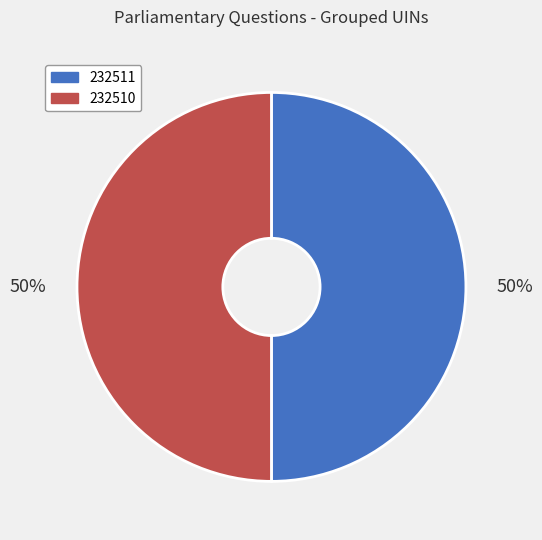

What percentage is the 232511 slice, to the nearest percent?

50%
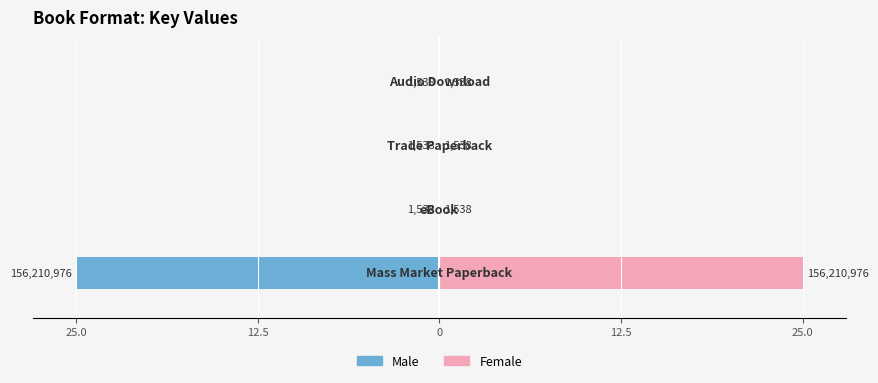

What are all the series names shown in the legend?

Male, Female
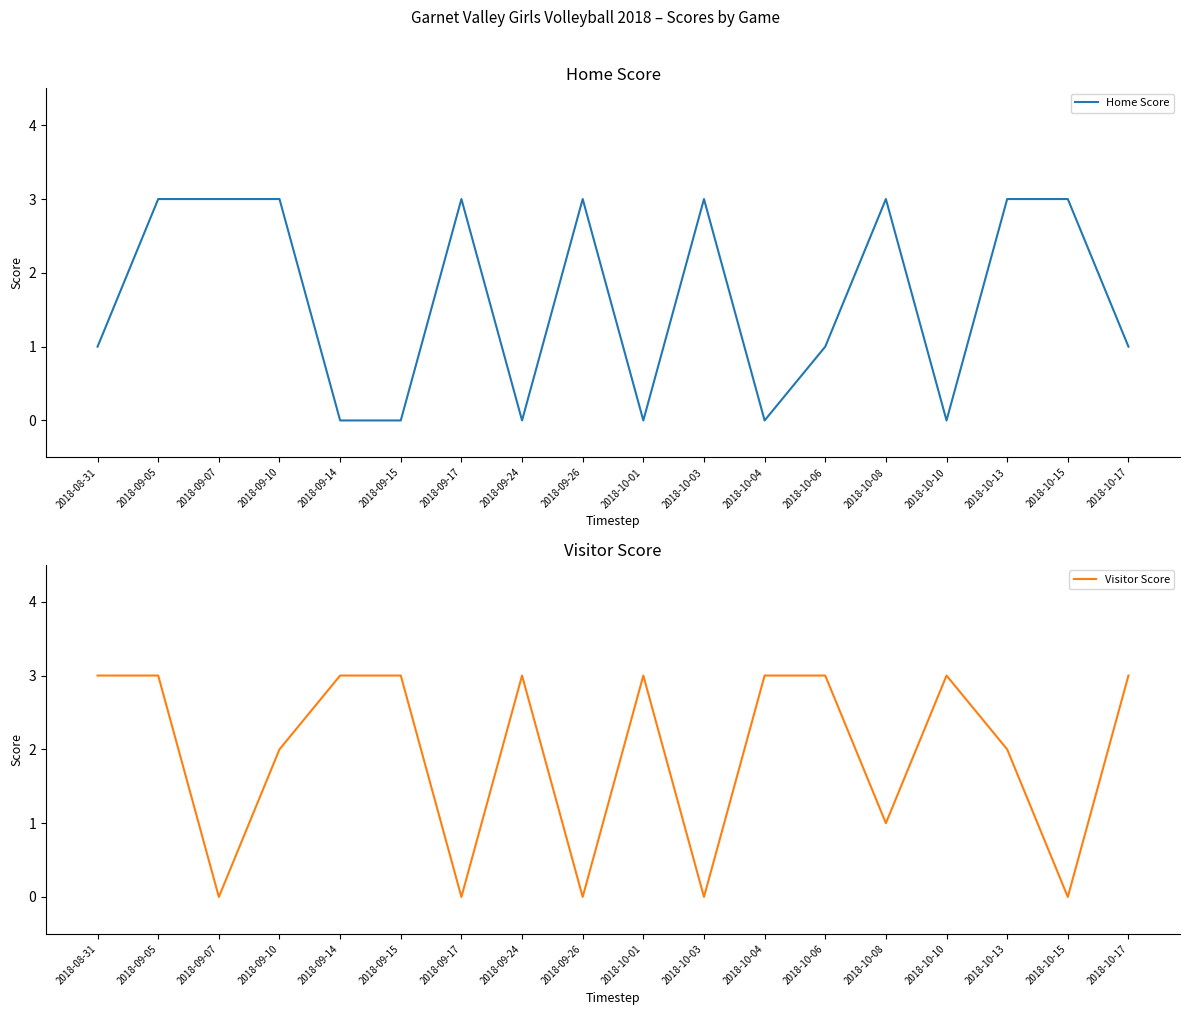

How many values in the Home Score series are below 3?

9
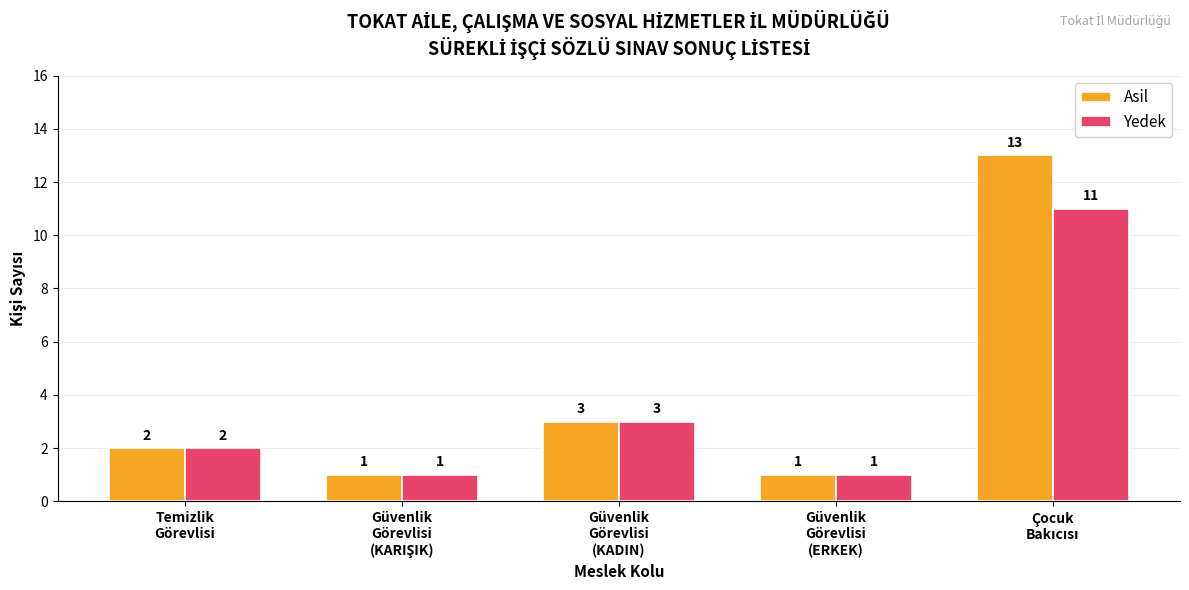

Which series has the largest range (max minus min)?

Asil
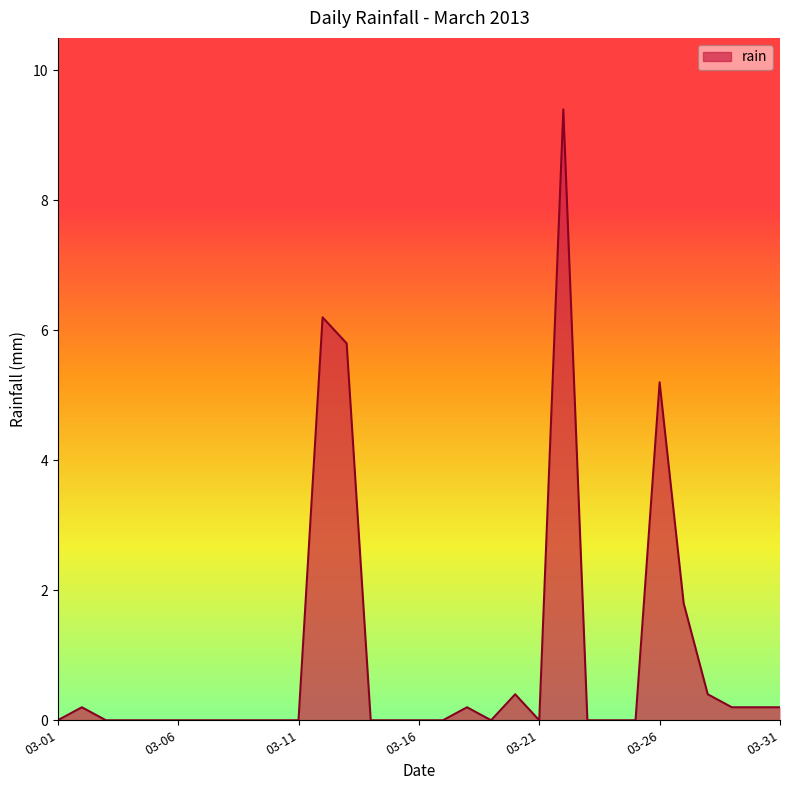

What is the difference between the maximum and minimum values?

9.4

> [TASK DESCRIPTION] Return every line of the listing above without alteration, omitting the pictures.

> [ANSWER BOX]
What percentage is the 232511 slice, to the nearest percent?

50%

What are all the series names shown in the legend?

Male, Female

How many values in the Home Score series are below 3?

9

Which series has the largest range (max minus min)?

Asil

What is the difference between the maximum and minimum values?

9.4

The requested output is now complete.